As for the actually build, I suggest for skaters one wheel at each end and then one right near the block you mount your shoe on, to make sure there's not too much bending. That will give you a decent distribution of weight.
Step 3: Getting Them Ready
Once you have all your holes drilled, pieces fitted, etc, you need to adjust a few things.
The wheels are attached to each side of the frame with 3 washers on each side of the wheel, if you are like me and using skate wheels. Mine came with bearings, and I got 8 for a modest 20 bucks. Now, the wheels has to be tightened up just right; too loose and the wheels will be REALLY fast, and, this is not a speed sport first, this is a resistance and aerobic sport. You want to keep a constant speed and not build speed; hence, you tighten the side bolts which squeezes the washers against the bearing in the middle of the wheel, which, makes that bearing slower. You may not have to do that on all the wheels, but on some I suggest it. Also, be aware of how skate wheels are rated. Yes, not all are the same. I couldn't find soft wheels, wheels that are labeled with a 78 softness rating, and instead got what is considered a hard 82 for skate wheels. Look for this on the packaging. I would have gone with 78's if I could fine them, but oh well...

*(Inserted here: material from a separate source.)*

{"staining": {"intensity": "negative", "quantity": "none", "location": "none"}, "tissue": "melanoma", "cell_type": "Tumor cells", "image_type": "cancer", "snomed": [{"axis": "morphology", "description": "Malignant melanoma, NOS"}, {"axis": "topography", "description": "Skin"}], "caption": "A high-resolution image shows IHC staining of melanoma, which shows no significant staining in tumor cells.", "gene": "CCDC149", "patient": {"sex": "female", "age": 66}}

Now that's wheels. The boots have needs, too. Refer to the below picture of the boot sole and the different bindings... notice the straight groves. Cross country skiing requires the boots to be latched in the toe which allows the rest of the shoe to flex as you move. However, you only want to flex in one direction, up and down, and NOT side to side. In tacking your boots down, make DOUBLY SURE that it is only able to move up and down. If it can move side to side, you have more work to do. However, make sure that you don't put a pincushion in your shoes...
Step 4: Classic Skiers?
Well, I have neglected you.
Okay, if you are interested in this style, as for construction the only difference is instead of constructing it like this: wheel wheel middle block wheel wheel, construct it like this: wheel middle block wheel wheel. A tire at both ends and then one on the opposite side of the middle block. That should make everything sturdy and keep things light; that is what it is all about.

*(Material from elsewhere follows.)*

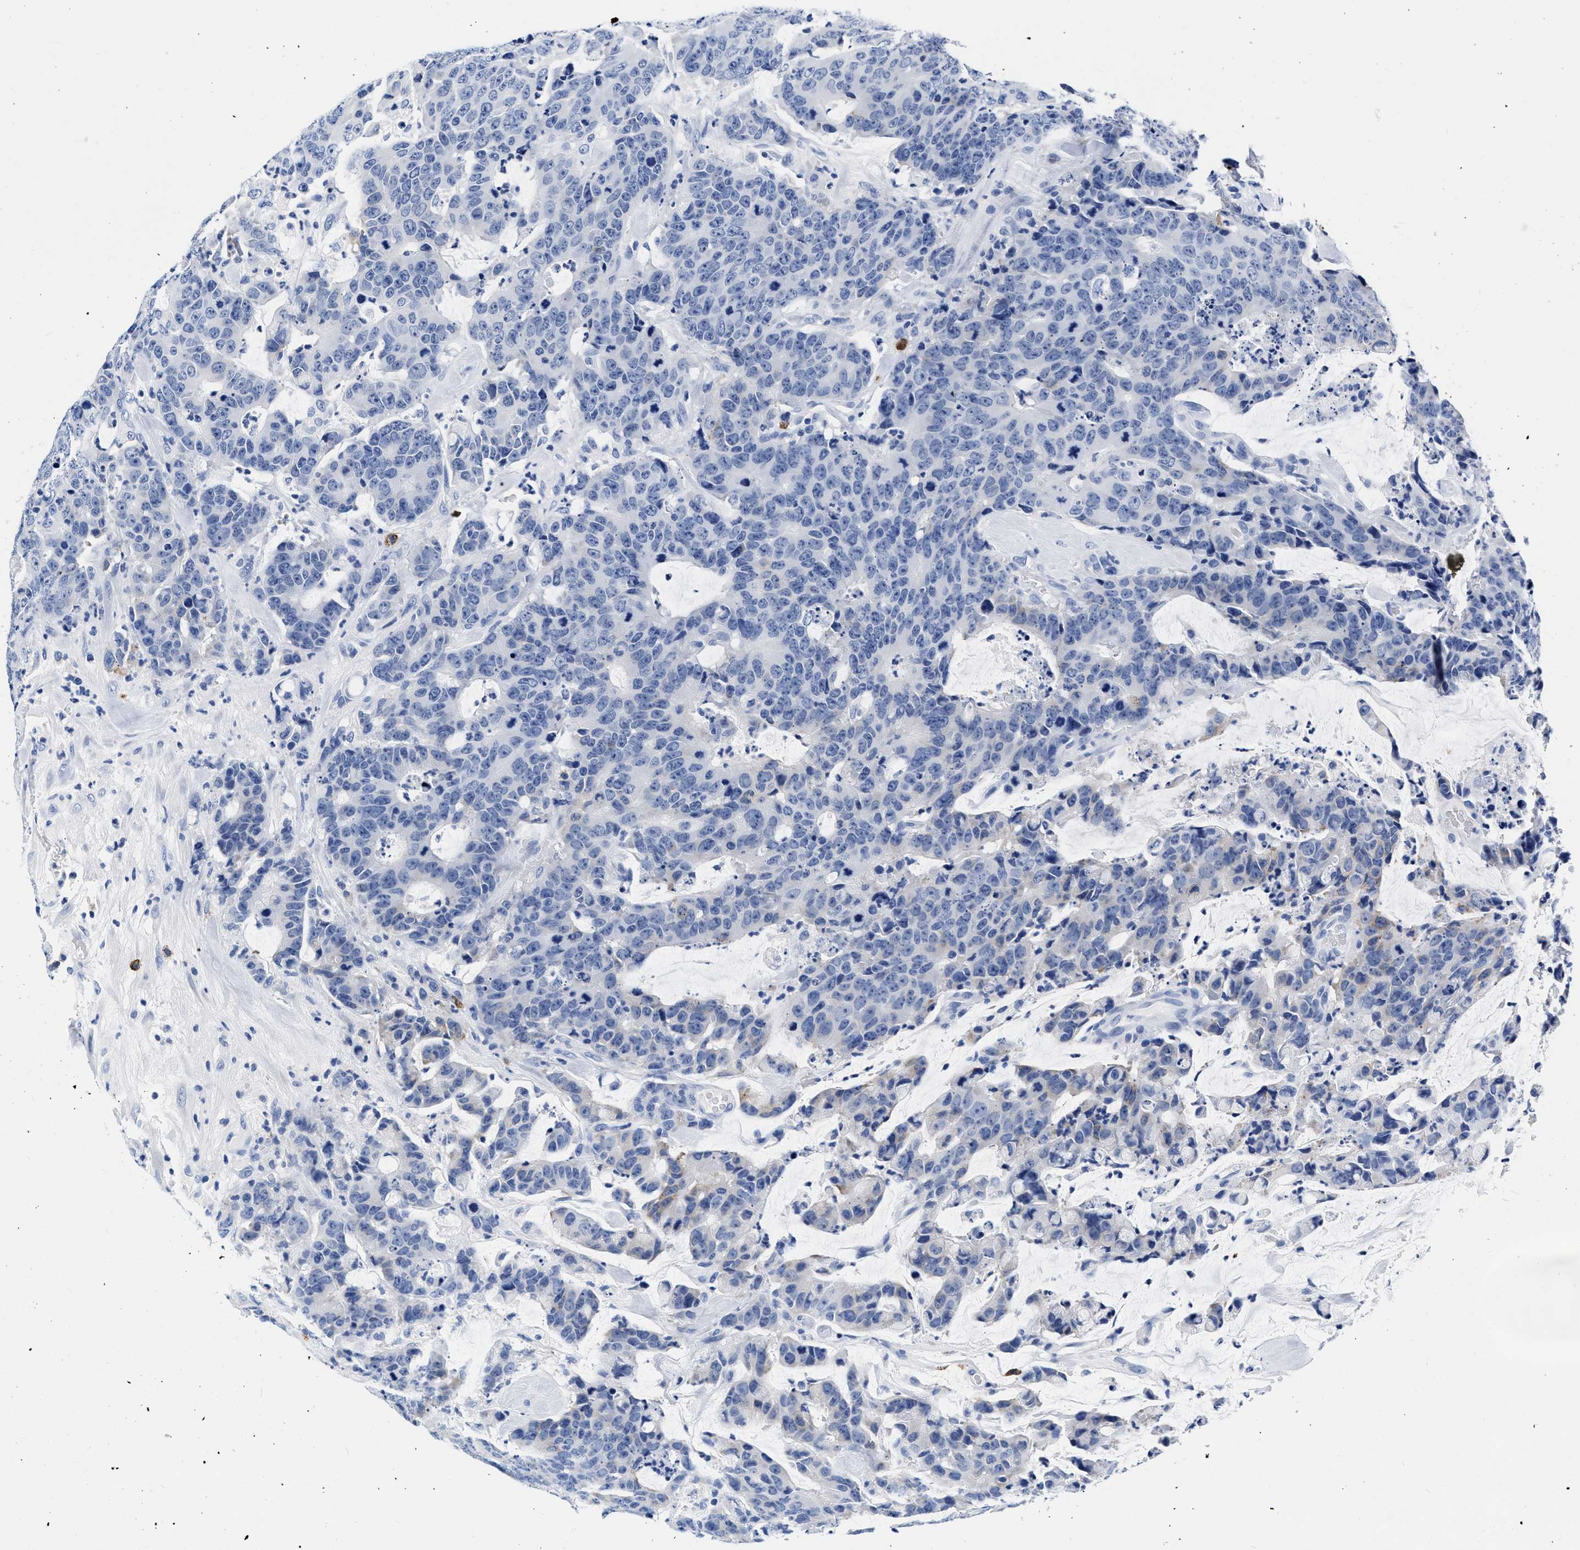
{"staining": {"intensity": "negative", "quantity": "none", "location": "none"}, "tissue": "colorectal cancer", "cell_type": "Tumor cells", "image_type": "cancer", "snomed": [{"axis": "morphology", "description": "Adenocarcinoma, NOS"}, {"axis": "topography", "description": "Colon"}], "caption": "This is an immunohistochemistry (IHC) photomicrograph of colorectal adenocarcinoma. There is no expression in tumor cells.", "gene": "CER1", "patient": {"sex": "female", "age": 86}}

Otherwise, no further modifications are neccesary. You could consider using flat wheels instead of round inline wheels, and I have seen them at the store recently. The classic technique is, literally, pretty straight-forward; you won't need the rounded wheels for turning. Flat ones just make things more stable and make more sense.
Step 5: All Done!
First off, that was my first instructable. : )
2nd, my stupid knee is hurt and I just finished making these, so I can't really tell you how well they work. I will brave the pain tomorrow and try them out rain or shine, with copious amounts of padding. Because that is just how I doo....
*EDIT: I got all geared up and then, come to find, the first flaw in my design. Soccer cleats focus a lot of your energy into the center of the boot, and this does not bode well when adapting them to skates. So I will remove those and put some normal flat-soled shoes on, and then update you all.*
Really, it's not rocket science at all; these are no different than ones you would pay 200-300 dollars more for, albeit the different parts used. They may require some tuning, yes, but ultimately I think they are nifty.
Thanks for reading! If you got this far!